[Mystery bird] Moulting adult female Ruby-throated Hummingbird, Archilochus colubris, photographed in Brandon, South Dakota. [I will identify this bird for you in 48 hours]
Image: Terry Sohl, 12 August 2009 [larger view]
Photo taken with Canon 50D, 400 5.6L.
Please name at least one field mark that supports your identification.
It's a hummingbird. Identifying mark: no word sheet.
The comb and tissue paper gives it away...
It's a Ruby-throated Hummingbird. The field mark is the location - it's the only hummingbird I could find breeding in SD.
I agree that Ruby-throated is the only hummer that 'should' be in SD. But... hummers have been known to wander a very long way for such small birds. So let's look her over a bit more.
The white undersides rule out most of our southwestern specialties -- except Violet-crowned, which should have red on the bill and a much stronger contrast on the face. Calliope and all of the Selasphorus hummers should have extensive rufous below. Anna's has gray flanks with green spotting in all plumages. Costa's should have a white supercilium extending down past the auriculars, not the simple white spot behind the eye. This leaves us with Black-chinned and Ruby-throated. Telling females of these two apart is challenging even in the hand. The most notable field mark is in the shape of the primary tips, but those are in motion in the photo and probably not reliable as a result. Ruby-throated should have the more contrasting head pattern of the two, but I don't have the experience to interpret the photo in this light. About the only field mark I can see that might be useful here is the shape of the outer tail feathers. That seems to suggest Ruby-throated, as Les already pointed out is the one to be expected. However, if this bird were out of range, I don't think I could feel comfortable identifying it to species.
psweet, you rock! What a nice little primer on what to look for in hummingbirds. Thanks.
Since it's vagrant hummingbird season, let's work through this one step by step:
There's no visible rufous in the plumage nor a distinct demarcation between gorget and breast, so that eliminates Broad-tailed, a rare breeder in southwestern SD, and potential vagrants Calliope, Rufous, and Allen's. That leaves the gray and green group: Ruby-throated, the state's main breeding hummingbird as Les points out, and potential vagrants Black-chinned, Anna's, and Costa's.
The bird is too slim, pale-bellied, and clear-throated for Anna's and too dark-faced and flat-throated for Costa's. Its outer tail feathers appear too broad and straight for Costa's as well but consistent with Ruby-throated or Black-chinned.
The virtually unmarked throat is consistent with a female, and the worn plumage condition and apparent heavy body molt suggest an adult. Female hummingbirds' bills are longer on average than males', and Black-chinneds' bills are longer on average than Ruby-throateds'. This bird's relatively short bill is consistent with a female Ruby-throated, and her blurry primaries appear narrow and straight enough to support this ID.
hrm. the photographer says it's a fledgling, but it is possible he made a mistake. i'll check with him to confirm.
The tips of R5 appear rounded enough that a juvenile female some weeks out of the nest is a possibility, but fledglings (still dependent on their mothers) should have smoother, fresher plumage with conspicuous buffy edges on the darker feathers, as in this juvenile male. (Bill growth is usually not complete before fledging, which makes bill length less reliable for ID of a very young hummingbird in the absence of its mother's field marks.)
I have no idea what it is, but I'm learning a lot from reading the comments.
I'm learning a lot too! And I took the photo in my own backyard!! You folks have a much better grasp of hummingbird identification than I do!!
Thanks for the post, but I have to admit I just read the books real carefully.
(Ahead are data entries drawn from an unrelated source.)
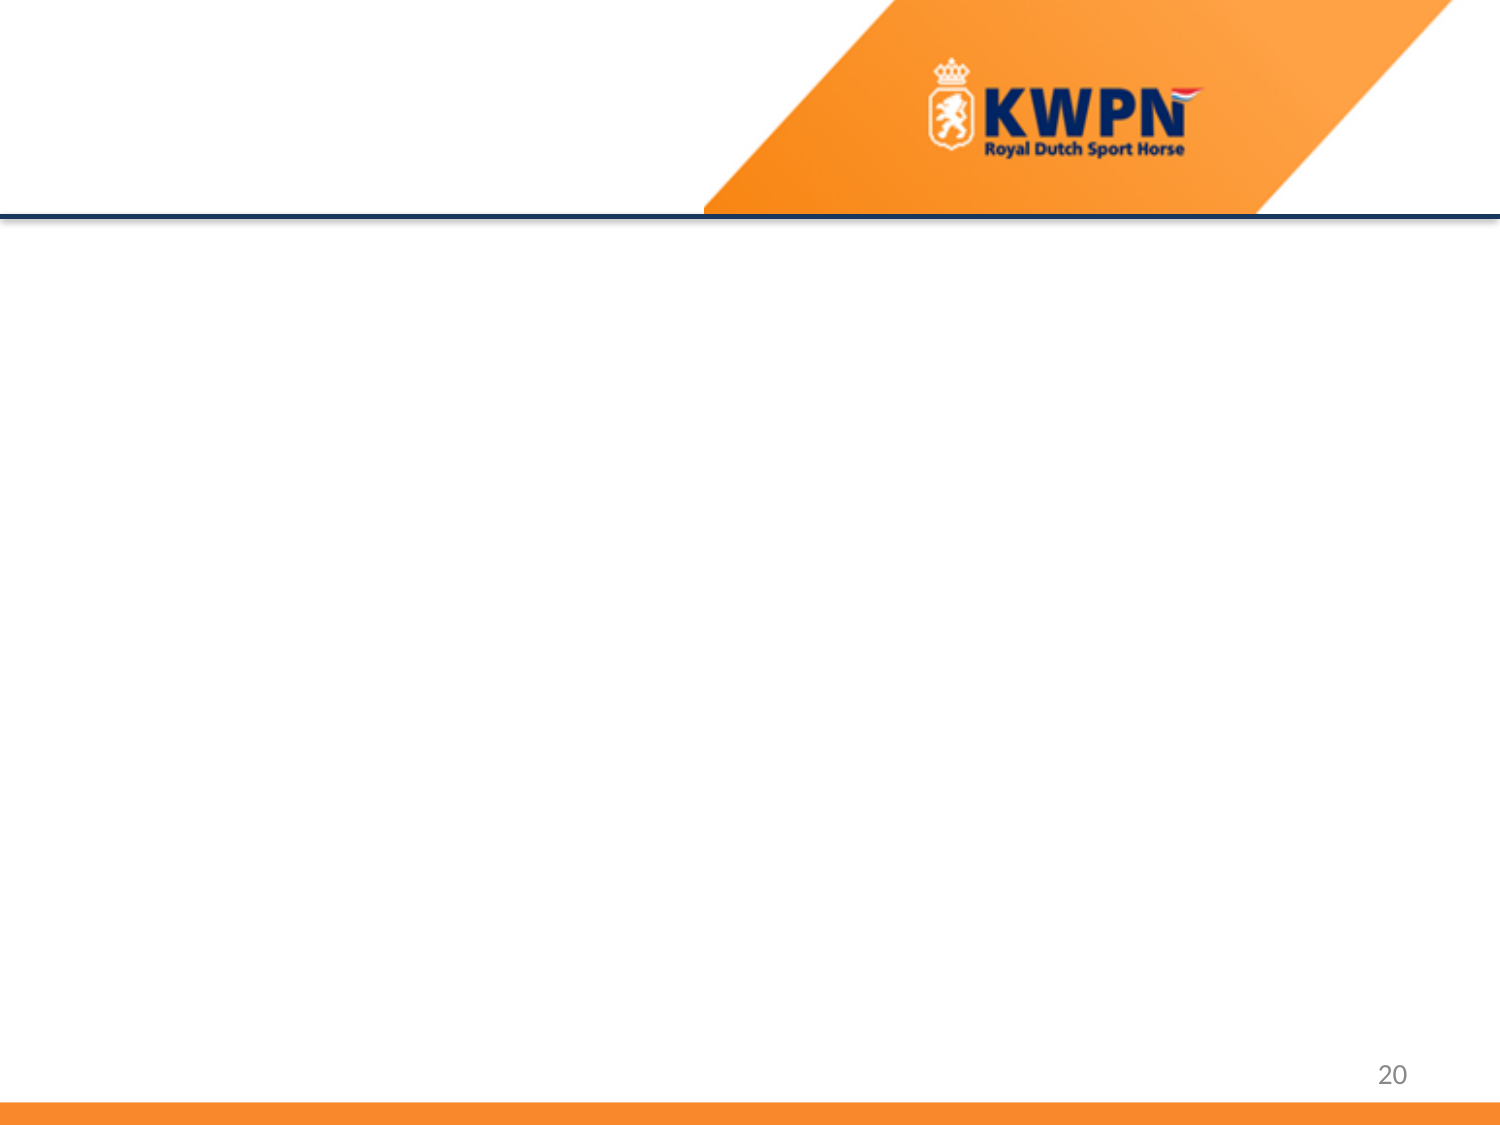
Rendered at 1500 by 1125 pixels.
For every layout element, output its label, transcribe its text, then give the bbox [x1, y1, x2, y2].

slide_number 20 [1074, 1042, 1425, 1103]
picture [704, 0, 1500, 214]
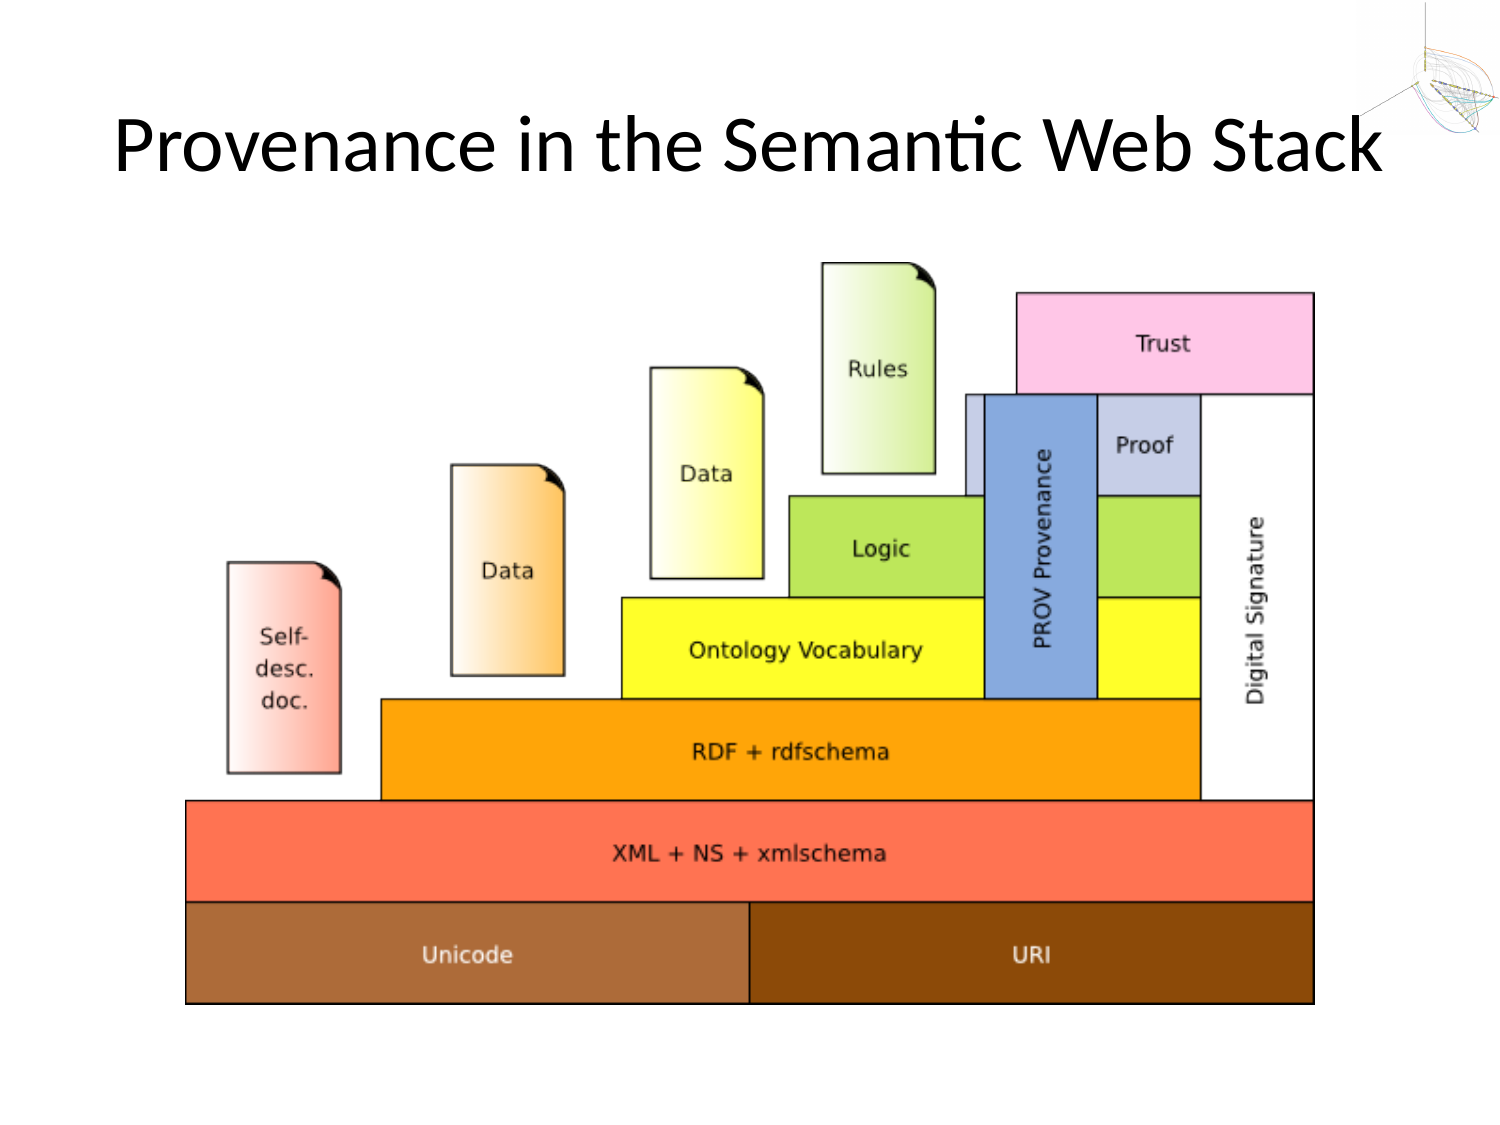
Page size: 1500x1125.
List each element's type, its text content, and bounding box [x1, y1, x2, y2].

picture [1356, 0, 1500, 135]
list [74, 262, 1426, 1006]
title Provenance in the Semantic Web Stack [75, 45, 1425, 233]
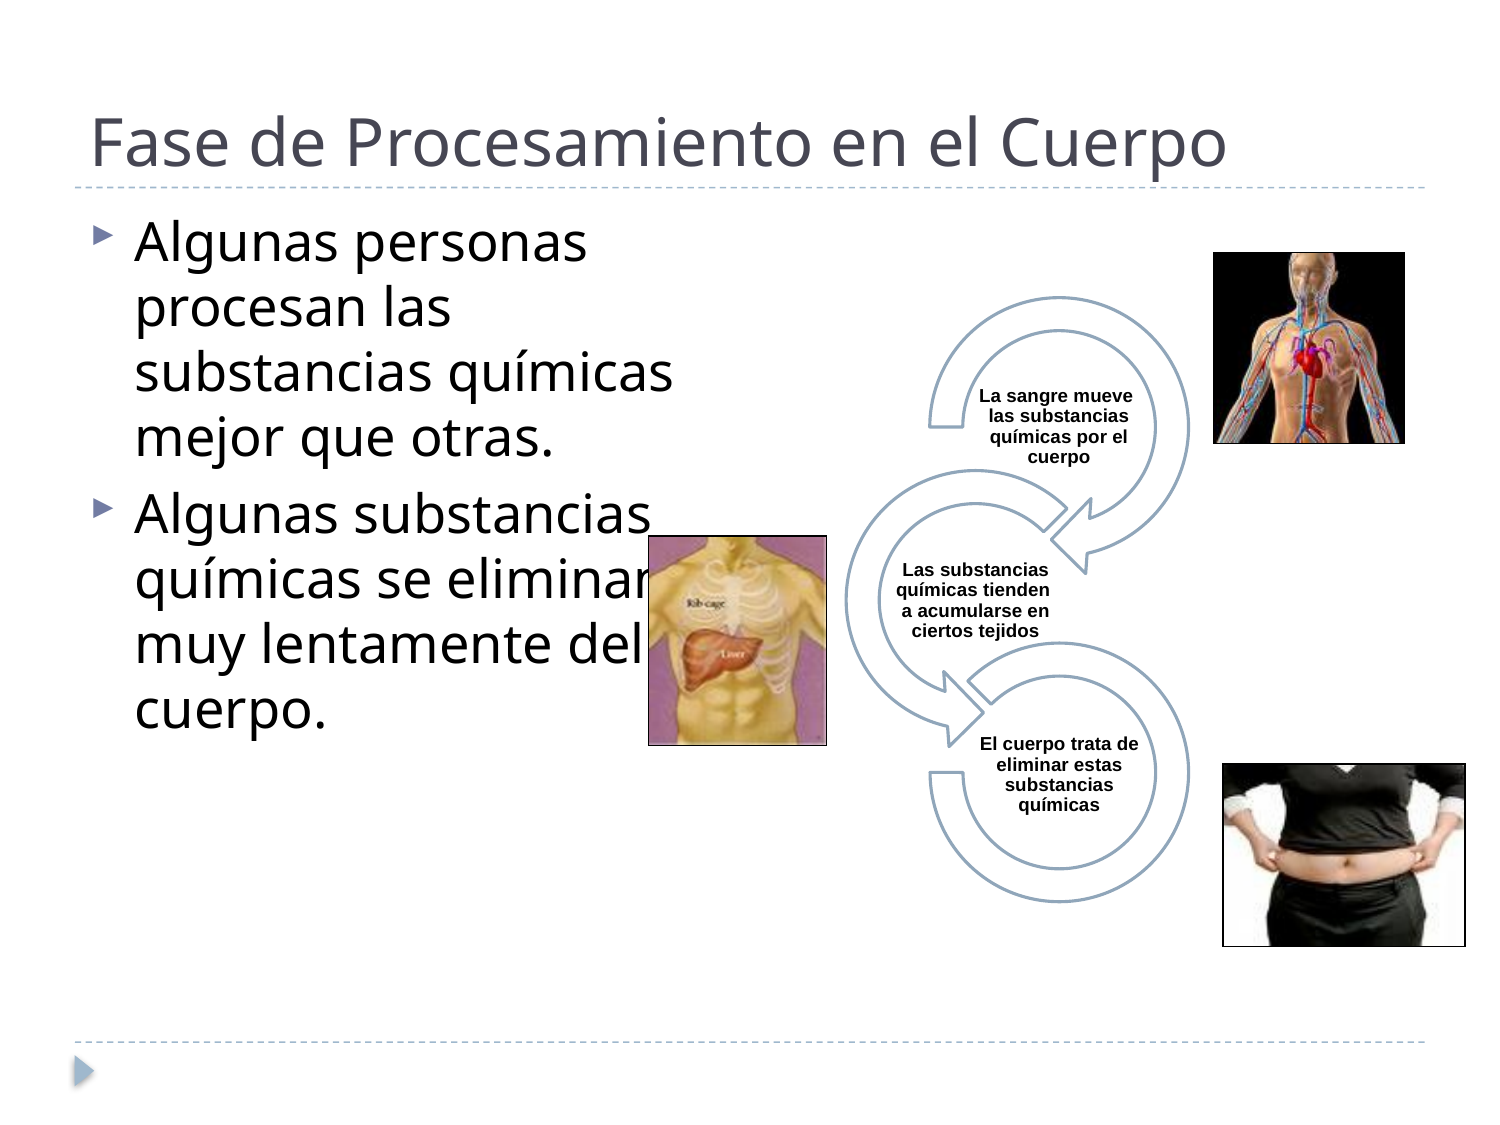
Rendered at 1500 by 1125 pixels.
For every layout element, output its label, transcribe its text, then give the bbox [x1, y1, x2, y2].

picture [1213, 252, 1404, 443]
picture [1223, 764, 1465, 947]
title Fase de Procesamiento en el Cuerpo [75, 37, 1425, 188]
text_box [546, 276, 1489, 902]
picture [649, 536, 826, 745]
list Algunas personas procesan las substancias químicas mejor que otras. Algunas substancias químicas se eliminan muy lentamente del cuerpo. [75, 200, 738, 1010]
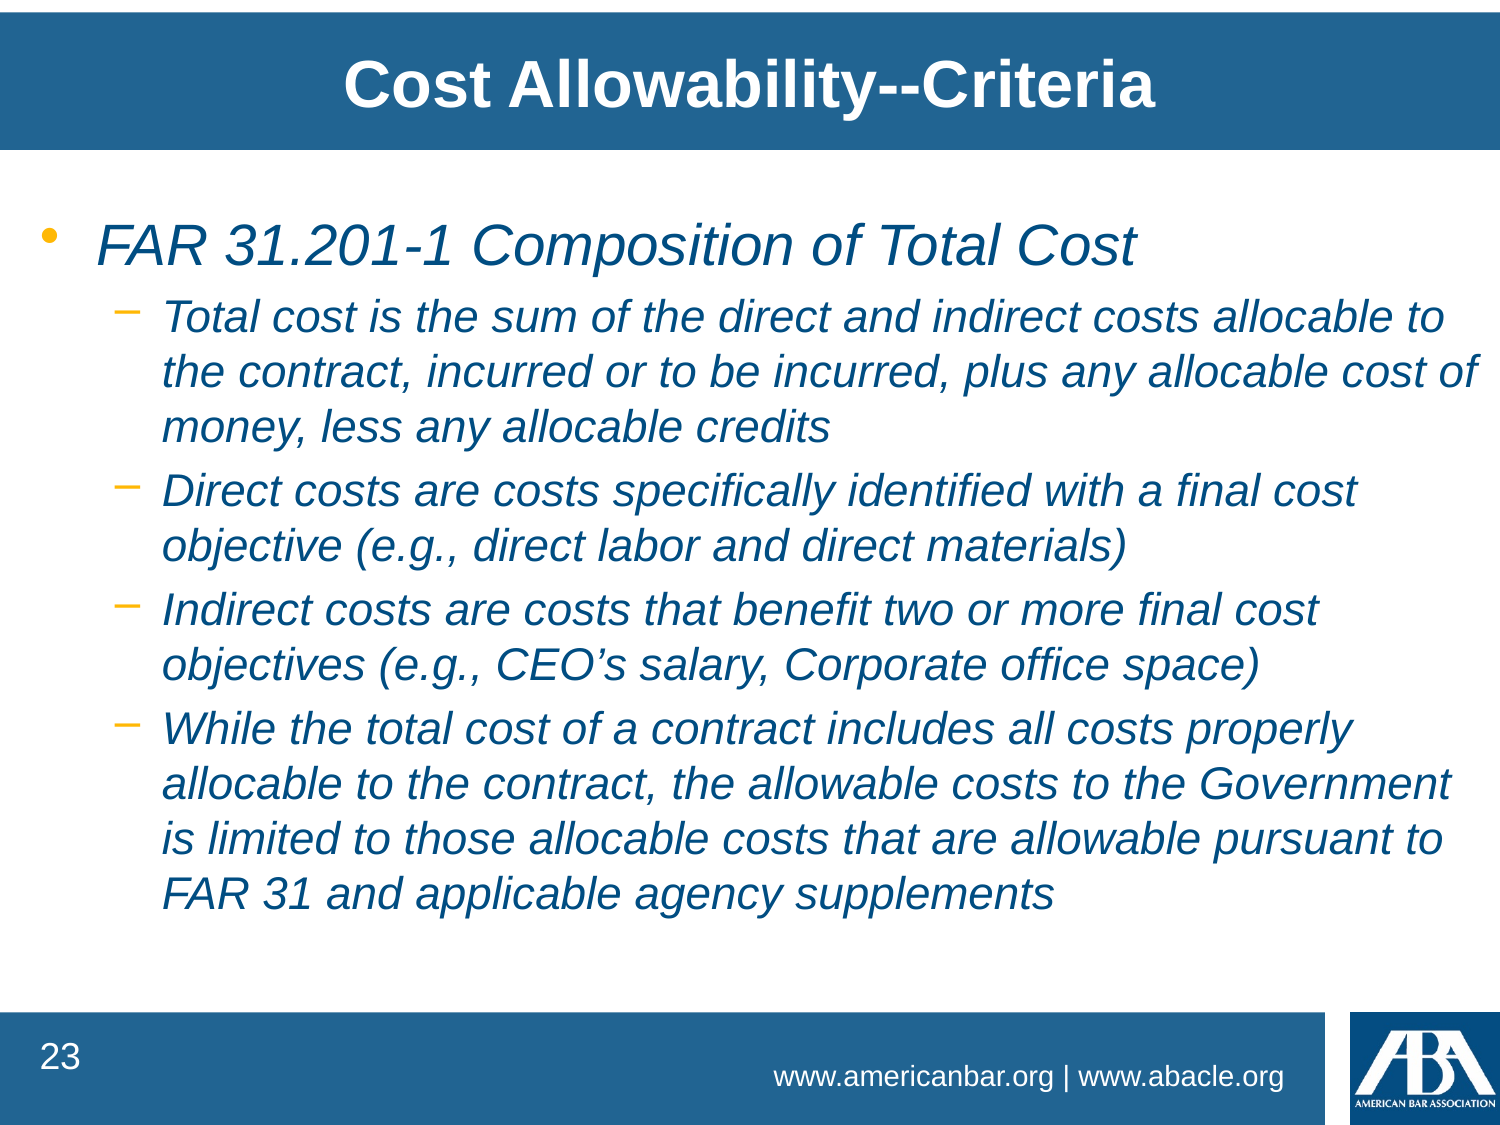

Sheri gets her hands dirty banding them. If it comes down to it -- listen to her.
As far as the age, I can imagine a situation where a bunch of fledglings leave the nest, and the female is right with them. Figuring out which was which could be awfully difficult.
Thanks Grrl for the mystery bird post. Thanks also to Terry for the photo and Sheri for the excellent lesson. Being an avid birder and photographer myself, I love reading the posts and learning about all the subtleties in bird ID with different plumages during growth stages and breeding.